If I had seen that jersey at a game prior to reading this e-mail, I would have quit my job and volunteered to be your pool boy for life. Even if you didn't have a pool. Or a pond. "32 Footsteps" is a song by one of my all-time favorite bands, They Might Be Giants. The most lyrically correct band of all time.
32 footsteps leading to the room where the paint doesn't want to dry
32 footsteps running down the road where the dirt reaches the sky
Please, stop this shootout talk! Deciding a team game in a one-on-one situation is not right. The penalty shot is so contrived. It's like saying that a free throw is the most exciting play in basketball. How compelling.

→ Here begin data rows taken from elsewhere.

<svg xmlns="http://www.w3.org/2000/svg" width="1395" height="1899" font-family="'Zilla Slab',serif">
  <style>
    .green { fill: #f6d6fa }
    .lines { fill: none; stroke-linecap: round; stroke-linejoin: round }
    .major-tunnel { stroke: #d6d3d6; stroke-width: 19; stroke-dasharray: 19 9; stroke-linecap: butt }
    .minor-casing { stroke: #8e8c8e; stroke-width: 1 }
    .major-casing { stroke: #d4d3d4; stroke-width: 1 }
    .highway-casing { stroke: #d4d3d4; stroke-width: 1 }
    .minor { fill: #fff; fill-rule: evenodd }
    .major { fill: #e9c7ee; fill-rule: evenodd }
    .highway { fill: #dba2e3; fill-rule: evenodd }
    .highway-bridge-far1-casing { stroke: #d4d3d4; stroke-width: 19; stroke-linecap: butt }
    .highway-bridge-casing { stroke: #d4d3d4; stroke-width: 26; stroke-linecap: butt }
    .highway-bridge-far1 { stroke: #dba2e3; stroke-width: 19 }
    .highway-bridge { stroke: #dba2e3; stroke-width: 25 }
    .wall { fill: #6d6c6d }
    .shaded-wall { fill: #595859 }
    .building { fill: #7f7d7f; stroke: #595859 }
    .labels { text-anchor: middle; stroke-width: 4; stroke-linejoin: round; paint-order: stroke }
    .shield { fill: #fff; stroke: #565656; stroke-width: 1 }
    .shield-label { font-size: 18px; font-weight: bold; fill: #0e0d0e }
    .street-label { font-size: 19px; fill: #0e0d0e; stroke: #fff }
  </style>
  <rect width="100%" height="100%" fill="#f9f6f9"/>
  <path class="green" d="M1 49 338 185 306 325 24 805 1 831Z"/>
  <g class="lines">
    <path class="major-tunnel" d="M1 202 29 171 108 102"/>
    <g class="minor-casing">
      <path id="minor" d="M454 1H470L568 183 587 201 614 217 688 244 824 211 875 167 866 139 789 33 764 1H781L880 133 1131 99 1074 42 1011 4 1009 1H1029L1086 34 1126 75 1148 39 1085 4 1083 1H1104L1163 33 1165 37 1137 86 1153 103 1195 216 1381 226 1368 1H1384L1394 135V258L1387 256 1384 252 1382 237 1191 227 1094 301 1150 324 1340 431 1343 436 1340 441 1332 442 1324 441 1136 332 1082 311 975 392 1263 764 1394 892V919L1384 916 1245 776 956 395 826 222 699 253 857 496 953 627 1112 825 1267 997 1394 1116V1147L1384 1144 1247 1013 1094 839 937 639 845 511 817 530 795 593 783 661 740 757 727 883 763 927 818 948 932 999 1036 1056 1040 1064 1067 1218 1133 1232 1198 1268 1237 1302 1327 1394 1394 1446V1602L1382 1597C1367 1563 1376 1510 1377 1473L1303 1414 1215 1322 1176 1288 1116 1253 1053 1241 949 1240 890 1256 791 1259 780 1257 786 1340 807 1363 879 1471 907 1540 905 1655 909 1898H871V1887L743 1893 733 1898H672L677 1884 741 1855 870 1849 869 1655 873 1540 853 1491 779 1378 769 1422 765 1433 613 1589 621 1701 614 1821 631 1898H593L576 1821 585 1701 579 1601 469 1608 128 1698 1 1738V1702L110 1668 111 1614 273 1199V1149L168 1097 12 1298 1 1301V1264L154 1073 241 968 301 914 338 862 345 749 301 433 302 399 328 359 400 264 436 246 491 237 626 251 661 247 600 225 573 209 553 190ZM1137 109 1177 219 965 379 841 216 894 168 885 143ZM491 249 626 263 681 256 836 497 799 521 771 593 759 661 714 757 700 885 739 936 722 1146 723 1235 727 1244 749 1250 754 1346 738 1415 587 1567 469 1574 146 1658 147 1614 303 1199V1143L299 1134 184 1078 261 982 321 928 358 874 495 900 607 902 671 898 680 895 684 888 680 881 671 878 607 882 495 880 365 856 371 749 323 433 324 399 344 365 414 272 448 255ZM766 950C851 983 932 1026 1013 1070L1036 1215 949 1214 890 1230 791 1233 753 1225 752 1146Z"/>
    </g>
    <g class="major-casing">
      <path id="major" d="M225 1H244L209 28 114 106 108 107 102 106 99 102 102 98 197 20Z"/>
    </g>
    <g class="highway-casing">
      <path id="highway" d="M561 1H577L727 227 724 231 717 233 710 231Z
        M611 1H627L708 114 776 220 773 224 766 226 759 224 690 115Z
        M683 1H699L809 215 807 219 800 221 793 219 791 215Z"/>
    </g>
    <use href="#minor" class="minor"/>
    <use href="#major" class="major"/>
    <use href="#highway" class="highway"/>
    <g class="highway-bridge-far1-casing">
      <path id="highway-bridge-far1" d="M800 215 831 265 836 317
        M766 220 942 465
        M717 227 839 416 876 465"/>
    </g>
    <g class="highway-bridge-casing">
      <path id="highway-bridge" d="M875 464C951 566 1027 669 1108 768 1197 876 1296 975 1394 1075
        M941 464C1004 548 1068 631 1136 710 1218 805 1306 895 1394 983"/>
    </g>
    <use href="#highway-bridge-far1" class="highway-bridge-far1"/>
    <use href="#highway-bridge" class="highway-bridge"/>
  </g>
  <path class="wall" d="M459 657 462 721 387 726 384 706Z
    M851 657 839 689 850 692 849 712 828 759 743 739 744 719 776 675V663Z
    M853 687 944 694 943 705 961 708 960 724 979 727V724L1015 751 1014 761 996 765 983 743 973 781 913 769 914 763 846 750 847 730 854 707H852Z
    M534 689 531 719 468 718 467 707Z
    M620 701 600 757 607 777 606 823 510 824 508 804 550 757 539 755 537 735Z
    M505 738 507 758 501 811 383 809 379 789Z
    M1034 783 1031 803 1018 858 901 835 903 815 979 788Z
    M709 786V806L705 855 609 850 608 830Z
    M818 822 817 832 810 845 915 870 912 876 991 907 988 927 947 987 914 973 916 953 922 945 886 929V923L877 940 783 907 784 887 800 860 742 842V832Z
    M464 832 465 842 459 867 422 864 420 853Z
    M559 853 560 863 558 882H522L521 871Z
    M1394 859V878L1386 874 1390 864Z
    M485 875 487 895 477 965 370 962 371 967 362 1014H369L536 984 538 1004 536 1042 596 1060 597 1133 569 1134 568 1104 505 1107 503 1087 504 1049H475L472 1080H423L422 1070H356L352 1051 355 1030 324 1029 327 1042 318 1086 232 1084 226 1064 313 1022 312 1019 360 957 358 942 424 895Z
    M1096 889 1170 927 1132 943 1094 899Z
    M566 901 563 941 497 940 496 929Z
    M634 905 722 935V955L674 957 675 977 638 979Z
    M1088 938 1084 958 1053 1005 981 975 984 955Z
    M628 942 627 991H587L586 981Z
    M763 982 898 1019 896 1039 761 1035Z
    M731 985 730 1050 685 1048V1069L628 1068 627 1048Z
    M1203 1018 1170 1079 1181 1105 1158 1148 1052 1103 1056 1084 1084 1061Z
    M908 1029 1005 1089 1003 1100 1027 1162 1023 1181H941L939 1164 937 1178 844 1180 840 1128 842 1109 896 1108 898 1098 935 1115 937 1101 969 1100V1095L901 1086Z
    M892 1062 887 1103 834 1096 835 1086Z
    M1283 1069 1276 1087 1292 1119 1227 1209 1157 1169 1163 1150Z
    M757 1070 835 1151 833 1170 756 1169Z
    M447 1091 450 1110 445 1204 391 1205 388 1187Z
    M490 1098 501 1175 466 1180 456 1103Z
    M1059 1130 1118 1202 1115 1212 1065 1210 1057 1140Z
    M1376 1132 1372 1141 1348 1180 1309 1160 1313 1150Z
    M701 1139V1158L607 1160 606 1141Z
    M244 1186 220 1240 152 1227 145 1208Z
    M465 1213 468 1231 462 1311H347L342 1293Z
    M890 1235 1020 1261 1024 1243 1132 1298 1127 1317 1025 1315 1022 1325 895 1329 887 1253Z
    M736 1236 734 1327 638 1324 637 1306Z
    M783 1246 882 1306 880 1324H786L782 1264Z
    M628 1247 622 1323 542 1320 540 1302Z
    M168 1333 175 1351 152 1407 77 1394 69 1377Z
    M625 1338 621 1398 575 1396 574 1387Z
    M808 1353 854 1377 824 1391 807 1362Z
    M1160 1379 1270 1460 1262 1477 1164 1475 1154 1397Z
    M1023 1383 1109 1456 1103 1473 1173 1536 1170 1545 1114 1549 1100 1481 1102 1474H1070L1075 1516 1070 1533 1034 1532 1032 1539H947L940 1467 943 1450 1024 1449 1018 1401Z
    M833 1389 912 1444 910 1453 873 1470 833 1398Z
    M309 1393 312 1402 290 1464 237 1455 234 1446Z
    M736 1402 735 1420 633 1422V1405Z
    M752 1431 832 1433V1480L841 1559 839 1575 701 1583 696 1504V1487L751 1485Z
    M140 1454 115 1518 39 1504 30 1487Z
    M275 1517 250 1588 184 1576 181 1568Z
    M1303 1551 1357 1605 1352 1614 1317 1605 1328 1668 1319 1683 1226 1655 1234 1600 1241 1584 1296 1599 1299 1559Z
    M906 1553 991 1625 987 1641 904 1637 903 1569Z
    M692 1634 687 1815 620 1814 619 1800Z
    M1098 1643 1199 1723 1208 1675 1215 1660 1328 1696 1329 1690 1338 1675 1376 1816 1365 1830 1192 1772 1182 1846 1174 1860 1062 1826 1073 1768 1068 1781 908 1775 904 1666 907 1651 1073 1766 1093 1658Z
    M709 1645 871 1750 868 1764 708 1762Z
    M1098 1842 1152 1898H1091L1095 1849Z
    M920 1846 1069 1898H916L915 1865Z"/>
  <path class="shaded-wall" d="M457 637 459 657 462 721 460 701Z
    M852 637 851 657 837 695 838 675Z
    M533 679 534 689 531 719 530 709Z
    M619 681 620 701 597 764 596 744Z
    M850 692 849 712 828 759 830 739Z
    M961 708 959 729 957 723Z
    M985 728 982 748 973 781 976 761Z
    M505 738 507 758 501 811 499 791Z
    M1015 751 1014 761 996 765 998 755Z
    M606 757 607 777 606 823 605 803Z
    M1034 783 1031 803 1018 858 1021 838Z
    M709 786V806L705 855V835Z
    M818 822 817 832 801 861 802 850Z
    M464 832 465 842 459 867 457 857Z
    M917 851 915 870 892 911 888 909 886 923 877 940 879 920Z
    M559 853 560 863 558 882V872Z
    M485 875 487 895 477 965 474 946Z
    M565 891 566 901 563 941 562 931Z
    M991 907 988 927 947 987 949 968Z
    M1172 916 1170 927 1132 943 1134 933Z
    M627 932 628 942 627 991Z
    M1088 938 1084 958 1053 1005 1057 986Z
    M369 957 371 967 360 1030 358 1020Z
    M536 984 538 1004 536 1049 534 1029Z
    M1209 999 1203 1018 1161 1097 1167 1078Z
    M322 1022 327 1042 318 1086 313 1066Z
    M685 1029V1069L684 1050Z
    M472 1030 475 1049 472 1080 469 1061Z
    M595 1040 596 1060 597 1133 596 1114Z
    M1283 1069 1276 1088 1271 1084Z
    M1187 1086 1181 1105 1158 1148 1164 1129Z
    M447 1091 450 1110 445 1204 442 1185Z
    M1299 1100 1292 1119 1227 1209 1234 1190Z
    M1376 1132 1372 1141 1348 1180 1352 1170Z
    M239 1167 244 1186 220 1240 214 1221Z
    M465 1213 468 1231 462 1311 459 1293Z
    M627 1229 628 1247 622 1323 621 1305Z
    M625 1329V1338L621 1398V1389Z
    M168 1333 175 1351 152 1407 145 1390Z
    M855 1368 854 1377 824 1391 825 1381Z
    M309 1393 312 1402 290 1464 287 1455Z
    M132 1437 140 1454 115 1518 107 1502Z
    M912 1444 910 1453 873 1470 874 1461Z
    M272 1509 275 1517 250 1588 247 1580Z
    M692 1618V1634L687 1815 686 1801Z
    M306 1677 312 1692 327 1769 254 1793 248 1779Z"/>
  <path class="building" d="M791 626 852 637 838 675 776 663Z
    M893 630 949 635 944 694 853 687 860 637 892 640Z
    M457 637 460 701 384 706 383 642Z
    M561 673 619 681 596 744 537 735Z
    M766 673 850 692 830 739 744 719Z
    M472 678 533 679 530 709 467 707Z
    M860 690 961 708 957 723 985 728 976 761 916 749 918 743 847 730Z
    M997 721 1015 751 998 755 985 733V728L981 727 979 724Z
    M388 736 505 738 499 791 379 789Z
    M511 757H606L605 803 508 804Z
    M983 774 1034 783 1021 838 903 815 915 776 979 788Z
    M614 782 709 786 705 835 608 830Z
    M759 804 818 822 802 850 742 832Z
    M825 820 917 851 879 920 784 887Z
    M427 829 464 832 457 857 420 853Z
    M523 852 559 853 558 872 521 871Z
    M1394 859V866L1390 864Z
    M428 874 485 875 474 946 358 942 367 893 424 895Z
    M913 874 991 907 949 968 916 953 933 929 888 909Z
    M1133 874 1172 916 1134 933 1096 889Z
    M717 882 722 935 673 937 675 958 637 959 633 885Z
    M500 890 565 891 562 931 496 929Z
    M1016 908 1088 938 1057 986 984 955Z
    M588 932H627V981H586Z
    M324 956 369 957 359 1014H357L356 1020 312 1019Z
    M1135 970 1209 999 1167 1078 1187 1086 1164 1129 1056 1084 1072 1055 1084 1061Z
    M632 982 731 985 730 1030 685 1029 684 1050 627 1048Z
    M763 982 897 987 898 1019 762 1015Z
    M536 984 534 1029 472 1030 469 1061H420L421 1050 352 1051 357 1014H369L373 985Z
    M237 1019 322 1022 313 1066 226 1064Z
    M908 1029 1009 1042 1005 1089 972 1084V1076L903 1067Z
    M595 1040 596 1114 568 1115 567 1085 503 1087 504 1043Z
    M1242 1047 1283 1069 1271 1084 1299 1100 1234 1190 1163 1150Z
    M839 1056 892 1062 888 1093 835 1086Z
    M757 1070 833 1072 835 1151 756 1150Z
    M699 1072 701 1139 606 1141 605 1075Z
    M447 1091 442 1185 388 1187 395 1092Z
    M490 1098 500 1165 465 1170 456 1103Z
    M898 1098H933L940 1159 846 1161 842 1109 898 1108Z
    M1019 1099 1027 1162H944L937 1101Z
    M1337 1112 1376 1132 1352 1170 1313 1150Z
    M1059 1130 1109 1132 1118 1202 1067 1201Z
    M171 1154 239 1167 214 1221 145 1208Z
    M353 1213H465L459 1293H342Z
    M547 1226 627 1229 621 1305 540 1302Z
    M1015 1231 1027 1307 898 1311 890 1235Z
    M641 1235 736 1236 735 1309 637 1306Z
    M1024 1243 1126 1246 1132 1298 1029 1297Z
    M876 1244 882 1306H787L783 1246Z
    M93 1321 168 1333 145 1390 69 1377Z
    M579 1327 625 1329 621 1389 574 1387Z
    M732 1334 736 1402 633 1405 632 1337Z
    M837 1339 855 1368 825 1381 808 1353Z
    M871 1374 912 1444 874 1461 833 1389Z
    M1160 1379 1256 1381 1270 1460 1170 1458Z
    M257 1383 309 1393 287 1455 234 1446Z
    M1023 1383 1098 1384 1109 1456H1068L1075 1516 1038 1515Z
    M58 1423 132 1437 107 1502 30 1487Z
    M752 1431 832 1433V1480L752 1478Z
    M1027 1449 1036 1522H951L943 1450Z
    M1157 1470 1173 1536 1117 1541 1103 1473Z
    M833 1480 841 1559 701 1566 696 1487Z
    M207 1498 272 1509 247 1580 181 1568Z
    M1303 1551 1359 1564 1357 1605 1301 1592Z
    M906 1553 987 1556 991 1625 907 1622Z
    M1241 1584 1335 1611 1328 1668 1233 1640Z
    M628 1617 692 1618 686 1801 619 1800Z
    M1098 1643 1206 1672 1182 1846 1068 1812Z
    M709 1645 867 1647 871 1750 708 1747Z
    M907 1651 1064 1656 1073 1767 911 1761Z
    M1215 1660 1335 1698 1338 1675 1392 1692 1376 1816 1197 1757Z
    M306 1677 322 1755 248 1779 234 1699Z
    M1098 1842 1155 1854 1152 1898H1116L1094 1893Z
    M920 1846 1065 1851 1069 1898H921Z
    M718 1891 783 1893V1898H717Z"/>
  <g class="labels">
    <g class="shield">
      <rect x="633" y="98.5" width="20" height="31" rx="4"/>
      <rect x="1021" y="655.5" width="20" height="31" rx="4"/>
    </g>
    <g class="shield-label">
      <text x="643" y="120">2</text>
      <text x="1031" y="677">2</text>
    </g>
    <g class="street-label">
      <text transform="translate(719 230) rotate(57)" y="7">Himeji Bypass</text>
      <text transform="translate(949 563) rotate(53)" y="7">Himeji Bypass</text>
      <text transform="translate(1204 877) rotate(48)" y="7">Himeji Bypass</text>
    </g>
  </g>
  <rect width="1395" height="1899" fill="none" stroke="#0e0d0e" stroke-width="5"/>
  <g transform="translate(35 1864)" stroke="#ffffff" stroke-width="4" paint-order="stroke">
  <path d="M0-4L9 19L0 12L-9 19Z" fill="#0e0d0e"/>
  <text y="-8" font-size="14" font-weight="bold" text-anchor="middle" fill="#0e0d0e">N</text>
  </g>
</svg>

The Hawks were just nominated as the worst-run professional sports franchise. Attendance at the United Center is pitiful. So what do they do? Trade the team's leader and fan favorite...to Nashville!!!
a.k.a. Big Jammer
If Olive Garden had one of its franchise owners hire poor managers and bad cooks, refused to pay or hire a winning team, and served bad food to a half-filled restaurant, wouldn't Olive Garden force the franchise owner to sell? Or sue to get out of the contract because the franchise was damaging the bottom line of the company and damaging the company name? I sometimes wonder if the NHL could do this. Chicago used to love the Blackhawks as they love the Cubs. It's the saddest story in all of sports -- the systematic destruction and blatant neglect of one of the most beloved and soulful organizations.